Composer of the Week
- Other names: This Week's Composer (1943–1988)
- Genre: Music, talk show
- Running time: 60 minutes
- Country of origin: United Kingdom
- Language: English
- Home station: BBC Home Service (1943–1964) BBC Third Programme (1964–1967) BBC Radio 3 (1967–present)
- Hosted by: Donald Macleod (1999–present) Kate Molleson (2023–present)
- Original release: 2 August 1943
- Audio format: Stereophonic sound
- Website: Official website

= Composer of the Week =

British music radio programme

Composer of the Week is a biographical music programme produced by BBC Cymru Wales and broadcast on BBC Radio 3. It is broadcast daily from Monday to Friday at 16:00 for one hour, with each week's programmes being a self-contained series of five dedicated to a particular composer or a group of related composers.

With the "great composers", weeks dedicated to them tend to focus on a particular aspect of their life or works.

==History==
Originally titled This Week's Composer, the series was first broadcast on 2 August 1943 on the BBC Home Service, running from 07:30 to 07:55, Monday to Saturday. There were some breaks in the schedule: for instance, Music Diary was used as a replacement from January to March 1945. The programme originally had no permanent presenter and was instead presented live by the day's duty continuity announcer. As a consequence, there are no recordings of the programme in the BBC archives from before the 1980s.

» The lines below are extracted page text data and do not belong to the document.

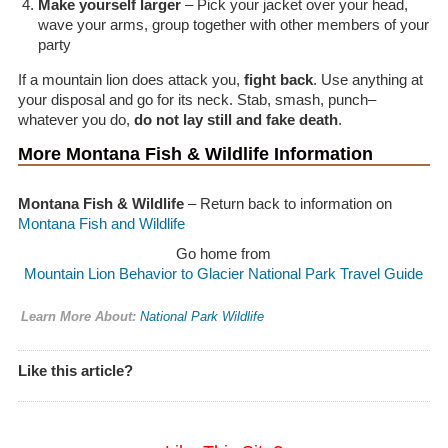
Make yourself larger
– Pick your jacket over your head,
wave your arms, group together with other members of your
party
If a mountain lion does attack you,
fight back
. Use anything at
your disposal and go for its neck. Stab, smash, punch–
whatever you do,
do not lay still and fake death
.
More Montana Fish & Wildlife Information
Montana Fish & Wildlife
– Return back to information on
Montana Fish and Wildlife
Go home from
Mountain Lion Behavior to Glacier National Park Travel Guide
Learn More About:
National Park Wildlife
Like this article?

In December 1964 it was transferred to the BBC Third Programme, beginning at 09:04 on weekdays. The title was quietly changed to Composer of the Week on 18 January 1988. From 9 October 1995 Composer of the Week was moved from its long-standing 09:00 slot to 12:00 to make way for a new morning schedule at Radio 3.

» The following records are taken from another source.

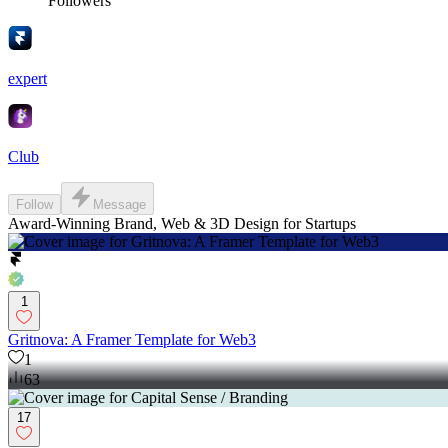
Followers
expert
Club
Follow
Message
Award-Winning Brand, Web & 3D Design for Startups
1
Gritnova: A Framer Template for Web3
1
63
17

The series has been written and presented by Donald Macleod since 1999.
Sometimes recordings are made on location with Macleod visiting composers at home – such as the Harrison Birtwistle episodes in October 2019.

Since May 2023, some weeks have been presented by Kate Molleson.
Molleson's first week was about György Ligeti. A schedule refresh in April 2024 moved the programme from 12:00 to 16:00.

==Notable episodes==

- The first composer chosen, on 2 August 1943, was Mozart, followed over the next four weeks by Beethoven, Schubert, Bach and Haydn.
- Vaughan Williams was the first living composer to be featured, on 7 February 1944.
- The first group composer episodes were "The Elizabethans" from 14 February 1944, followed by "Three Seventeenth-Century Masters" (Lully, Couperin and Rameau) the following week. John Ireland and Arnold Bax were joint composers on 6 March 1944, followed by Benjamin Britten and William Walton on 27 March 1944.
- The first composer to be chosen for a second set of episodes was Schumann – first series 6 September 1943, second series 26 June 1944. Mozart was chosen for the second time on 10 July 1944. From this point on the majority of choices were repeats, suggesting a core repertoire of around 60 composers.
- In July 2014 the first of a series of live editions with the BBC National Orchestra of Wales was broadcast to commemorate the 70th anniversary of the programme.
- In 2020 the Beethoven Unleashed series of 25 weekly editions (broadcast on alternate weeks) marked the 250th anniversary of the composer's birth. There were 125 programmes in total, including a final personal highlights selection by Donald Macleod to conclude the series.
- Coverage of women composers and the spread of ethnicity have both been expanded in the 21st century. Donald Macleod cites the July 2022 episodes on Hélène de Montgeroult, whose music saved her from the guillotine, as "one of the best stories I've ever had to tell".